■ What you will do
Please copy, exactly as they appear below, the lines from the one containing "Rendered at 1275 by 1650 pixels." through the one containing "Rendered at 1241 by 1754 pixels.".

[Document layout detection data]
***
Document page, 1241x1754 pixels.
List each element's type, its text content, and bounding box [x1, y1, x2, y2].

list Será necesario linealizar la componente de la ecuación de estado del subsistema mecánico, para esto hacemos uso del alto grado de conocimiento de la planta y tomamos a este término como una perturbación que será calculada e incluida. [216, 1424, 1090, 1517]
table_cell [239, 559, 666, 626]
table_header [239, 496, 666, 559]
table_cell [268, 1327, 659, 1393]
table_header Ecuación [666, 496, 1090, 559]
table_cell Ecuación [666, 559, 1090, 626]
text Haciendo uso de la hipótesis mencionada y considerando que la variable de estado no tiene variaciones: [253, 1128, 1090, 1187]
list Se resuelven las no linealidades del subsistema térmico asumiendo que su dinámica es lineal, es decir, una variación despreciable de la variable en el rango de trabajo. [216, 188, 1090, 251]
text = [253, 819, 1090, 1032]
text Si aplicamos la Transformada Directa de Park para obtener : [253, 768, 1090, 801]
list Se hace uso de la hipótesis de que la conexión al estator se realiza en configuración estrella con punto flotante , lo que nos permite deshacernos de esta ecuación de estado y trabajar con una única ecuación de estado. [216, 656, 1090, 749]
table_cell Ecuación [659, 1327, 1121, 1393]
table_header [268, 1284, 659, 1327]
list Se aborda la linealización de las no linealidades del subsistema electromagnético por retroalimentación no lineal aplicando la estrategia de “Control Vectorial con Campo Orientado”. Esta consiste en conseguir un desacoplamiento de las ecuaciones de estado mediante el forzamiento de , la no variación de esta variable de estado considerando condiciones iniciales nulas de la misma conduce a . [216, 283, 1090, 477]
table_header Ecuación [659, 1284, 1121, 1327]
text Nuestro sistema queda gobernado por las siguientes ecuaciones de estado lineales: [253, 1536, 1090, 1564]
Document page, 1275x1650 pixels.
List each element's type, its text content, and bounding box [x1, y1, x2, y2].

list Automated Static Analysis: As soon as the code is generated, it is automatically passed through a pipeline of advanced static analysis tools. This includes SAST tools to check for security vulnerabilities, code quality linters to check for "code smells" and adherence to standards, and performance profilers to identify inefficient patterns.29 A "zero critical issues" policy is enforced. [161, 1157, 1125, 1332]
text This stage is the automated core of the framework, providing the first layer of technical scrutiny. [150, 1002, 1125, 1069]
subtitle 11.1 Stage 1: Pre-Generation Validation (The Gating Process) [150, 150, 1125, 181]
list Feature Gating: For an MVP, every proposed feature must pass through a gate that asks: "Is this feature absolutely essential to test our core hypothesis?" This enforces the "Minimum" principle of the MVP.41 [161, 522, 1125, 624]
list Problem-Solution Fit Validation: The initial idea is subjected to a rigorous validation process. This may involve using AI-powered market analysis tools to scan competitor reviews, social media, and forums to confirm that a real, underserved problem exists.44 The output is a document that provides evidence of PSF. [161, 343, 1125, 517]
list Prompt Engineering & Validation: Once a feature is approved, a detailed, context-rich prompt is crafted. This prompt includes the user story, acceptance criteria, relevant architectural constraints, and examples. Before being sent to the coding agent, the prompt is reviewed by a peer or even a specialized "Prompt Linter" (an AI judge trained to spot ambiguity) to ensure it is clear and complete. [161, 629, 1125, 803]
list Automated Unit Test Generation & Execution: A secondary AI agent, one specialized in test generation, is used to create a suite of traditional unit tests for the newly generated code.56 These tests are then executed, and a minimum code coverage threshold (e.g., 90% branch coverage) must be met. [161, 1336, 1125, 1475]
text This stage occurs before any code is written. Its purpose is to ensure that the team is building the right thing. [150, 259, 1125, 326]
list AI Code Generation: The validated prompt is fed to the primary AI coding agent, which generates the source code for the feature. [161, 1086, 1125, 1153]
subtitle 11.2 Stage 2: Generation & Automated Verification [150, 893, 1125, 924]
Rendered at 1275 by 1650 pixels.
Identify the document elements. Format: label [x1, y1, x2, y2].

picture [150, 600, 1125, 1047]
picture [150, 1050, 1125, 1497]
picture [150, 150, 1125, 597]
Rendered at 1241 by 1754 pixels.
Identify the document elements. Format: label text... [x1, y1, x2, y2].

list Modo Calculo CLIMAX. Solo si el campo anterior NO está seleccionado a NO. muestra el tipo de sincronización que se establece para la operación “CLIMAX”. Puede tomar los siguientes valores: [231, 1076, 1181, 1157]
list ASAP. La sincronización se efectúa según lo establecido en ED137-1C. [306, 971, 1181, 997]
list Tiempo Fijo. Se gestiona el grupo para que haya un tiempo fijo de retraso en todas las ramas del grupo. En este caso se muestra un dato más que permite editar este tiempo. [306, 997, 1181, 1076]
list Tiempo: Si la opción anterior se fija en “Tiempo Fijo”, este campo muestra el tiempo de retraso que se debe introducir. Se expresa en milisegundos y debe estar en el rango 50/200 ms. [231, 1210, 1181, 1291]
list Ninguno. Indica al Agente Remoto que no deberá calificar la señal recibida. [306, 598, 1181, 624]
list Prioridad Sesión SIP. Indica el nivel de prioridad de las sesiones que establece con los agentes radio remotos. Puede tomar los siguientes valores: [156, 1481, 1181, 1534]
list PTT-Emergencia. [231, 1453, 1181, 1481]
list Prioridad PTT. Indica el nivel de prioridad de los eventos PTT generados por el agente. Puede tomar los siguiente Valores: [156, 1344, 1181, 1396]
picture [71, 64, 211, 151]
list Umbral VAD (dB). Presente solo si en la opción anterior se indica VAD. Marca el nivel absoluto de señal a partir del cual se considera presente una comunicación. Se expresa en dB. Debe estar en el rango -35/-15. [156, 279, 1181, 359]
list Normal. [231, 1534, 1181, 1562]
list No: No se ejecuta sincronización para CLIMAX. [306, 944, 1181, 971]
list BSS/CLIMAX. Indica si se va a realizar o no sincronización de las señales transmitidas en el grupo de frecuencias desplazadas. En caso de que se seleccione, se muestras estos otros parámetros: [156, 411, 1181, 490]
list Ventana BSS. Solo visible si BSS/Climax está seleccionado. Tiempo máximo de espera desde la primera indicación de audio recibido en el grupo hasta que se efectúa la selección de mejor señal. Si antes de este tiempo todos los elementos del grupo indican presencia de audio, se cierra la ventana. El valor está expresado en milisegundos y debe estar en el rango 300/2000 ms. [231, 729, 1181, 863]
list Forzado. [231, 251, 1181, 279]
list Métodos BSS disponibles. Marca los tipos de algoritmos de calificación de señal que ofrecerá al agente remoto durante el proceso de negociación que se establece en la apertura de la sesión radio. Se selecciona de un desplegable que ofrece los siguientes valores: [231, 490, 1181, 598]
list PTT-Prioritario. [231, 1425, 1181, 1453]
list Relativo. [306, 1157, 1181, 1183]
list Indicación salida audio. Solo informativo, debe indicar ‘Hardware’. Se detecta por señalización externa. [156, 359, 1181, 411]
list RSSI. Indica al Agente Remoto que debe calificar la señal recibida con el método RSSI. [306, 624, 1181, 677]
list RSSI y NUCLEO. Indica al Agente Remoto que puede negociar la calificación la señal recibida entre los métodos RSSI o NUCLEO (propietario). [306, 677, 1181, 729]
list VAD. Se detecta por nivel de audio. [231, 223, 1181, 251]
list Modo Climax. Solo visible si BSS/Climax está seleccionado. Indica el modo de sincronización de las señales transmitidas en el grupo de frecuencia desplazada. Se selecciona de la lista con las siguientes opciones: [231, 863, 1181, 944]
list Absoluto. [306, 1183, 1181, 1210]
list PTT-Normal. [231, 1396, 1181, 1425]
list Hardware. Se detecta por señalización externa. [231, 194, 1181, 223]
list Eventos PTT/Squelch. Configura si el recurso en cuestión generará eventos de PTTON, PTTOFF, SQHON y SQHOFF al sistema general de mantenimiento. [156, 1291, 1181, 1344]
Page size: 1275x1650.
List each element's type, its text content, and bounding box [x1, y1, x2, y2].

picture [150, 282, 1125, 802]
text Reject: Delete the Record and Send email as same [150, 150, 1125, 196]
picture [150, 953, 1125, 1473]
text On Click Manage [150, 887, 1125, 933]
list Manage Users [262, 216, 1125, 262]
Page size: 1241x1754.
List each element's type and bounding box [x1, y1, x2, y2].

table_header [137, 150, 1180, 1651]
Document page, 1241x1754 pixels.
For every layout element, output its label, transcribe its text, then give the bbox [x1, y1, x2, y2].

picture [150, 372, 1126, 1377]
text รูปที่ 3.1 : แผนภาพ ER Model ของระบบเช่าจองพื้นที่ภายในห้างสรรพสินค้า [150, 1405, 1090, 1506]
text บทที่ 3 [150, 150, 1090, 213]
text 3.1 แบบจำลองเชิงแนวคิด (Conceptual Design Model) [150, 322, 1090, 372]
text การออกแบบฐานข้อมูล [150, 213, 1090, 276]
***
■ Written response
Rendered at 1275 by 1650 pixels.
Identify the document elements. Format: label [x1, y1, x2, y2].

picture [150, 600, 1125, 1047]
picture [150, 1050, 1125, 1497]
picture [150, 150, 1125, 597]
Rendered at 1241 by 1754 pixels.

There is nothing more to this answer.